**Job**
Copy out exactly the lines from the one containing "setAbsolute" through the end of the records, and no pictures.

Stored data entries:
§ §
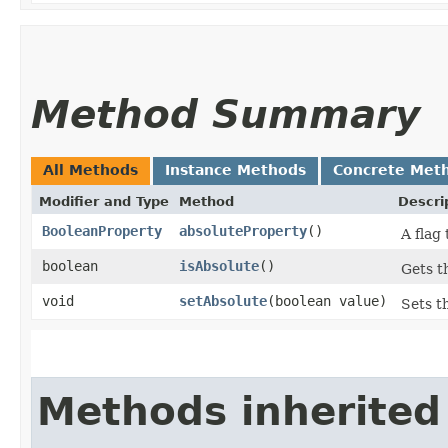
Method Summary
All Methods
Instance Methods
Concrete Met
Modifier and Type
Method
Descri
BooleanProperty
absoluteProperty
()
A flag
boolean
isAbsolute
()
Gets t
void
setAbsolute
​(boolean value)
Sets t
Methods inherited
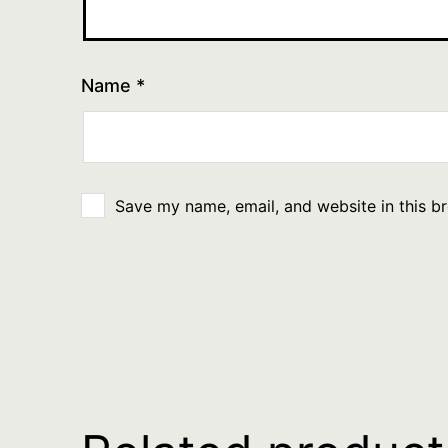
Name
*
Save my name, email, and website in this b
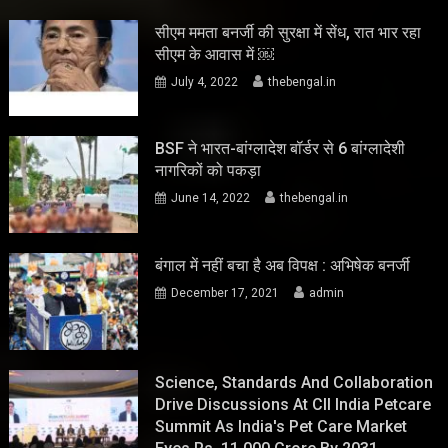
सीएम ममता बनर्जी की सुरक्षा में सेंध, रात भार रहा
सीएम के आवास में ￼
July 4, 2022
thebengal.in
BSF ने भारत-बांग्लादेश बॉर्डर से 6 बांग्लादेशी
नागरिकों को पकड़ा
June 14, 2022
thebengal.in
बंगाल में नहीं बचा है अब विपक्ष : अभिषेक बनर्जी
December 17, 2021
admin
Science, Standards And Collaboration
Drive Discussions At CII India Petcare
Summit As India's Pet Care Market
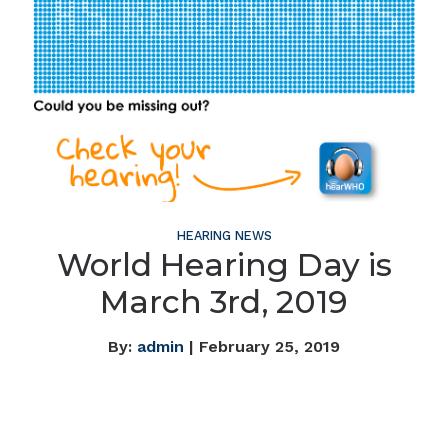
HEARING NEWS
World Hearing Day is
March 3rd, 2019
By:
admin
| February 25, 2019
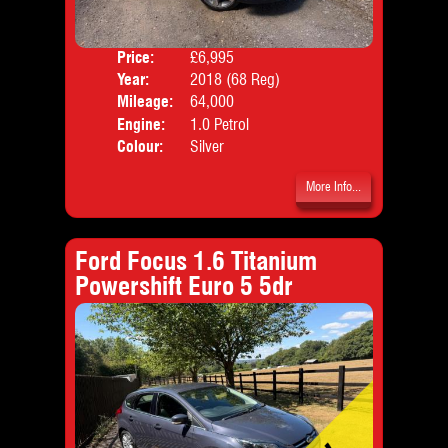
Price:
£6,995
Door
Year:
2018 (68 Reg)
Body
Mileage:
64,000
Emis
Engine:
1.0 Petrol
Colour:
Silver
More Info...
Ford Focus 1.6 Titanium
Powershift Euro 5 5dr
§ §
**Response**
setAbsolute
​(boolean value)
Sets t
Methods inherited
Name
*
Save my name, email, and website in this b
सीएम ममता बनर्जी की सुरक्षा में सेंध, रात भार रहा
सीएम के आवास में 
July 4, 2022
thebengal.in
BSF ने भारत-बांग्लादेश बॉर्डर से 6 बांग्लादेशी
नागरिकों को पकड़ा
June 14, 2022
thebengal.in
बंगाल में नहीं बचा है अब विपक्ष : अभिषेक बनर्जी
December 17, 2021
admin
Science, Standards And Collaboration
Drive Discussions At CII India Petcare
Summit As India's Pet Care Market
HEARING NEWS
World Hearing Day is
March 3rd, 2019
By:
admin
| February 25, 2019
Price:
£6,995
Door
Year:
2018 (68 Reg)
Body
Mileage:
64,000
Emis
Engine:
1.0 Petrol
Colour:
Silver
More Info...
Ford Focus 1.6 Titanium
Powershift Euro 5 5dr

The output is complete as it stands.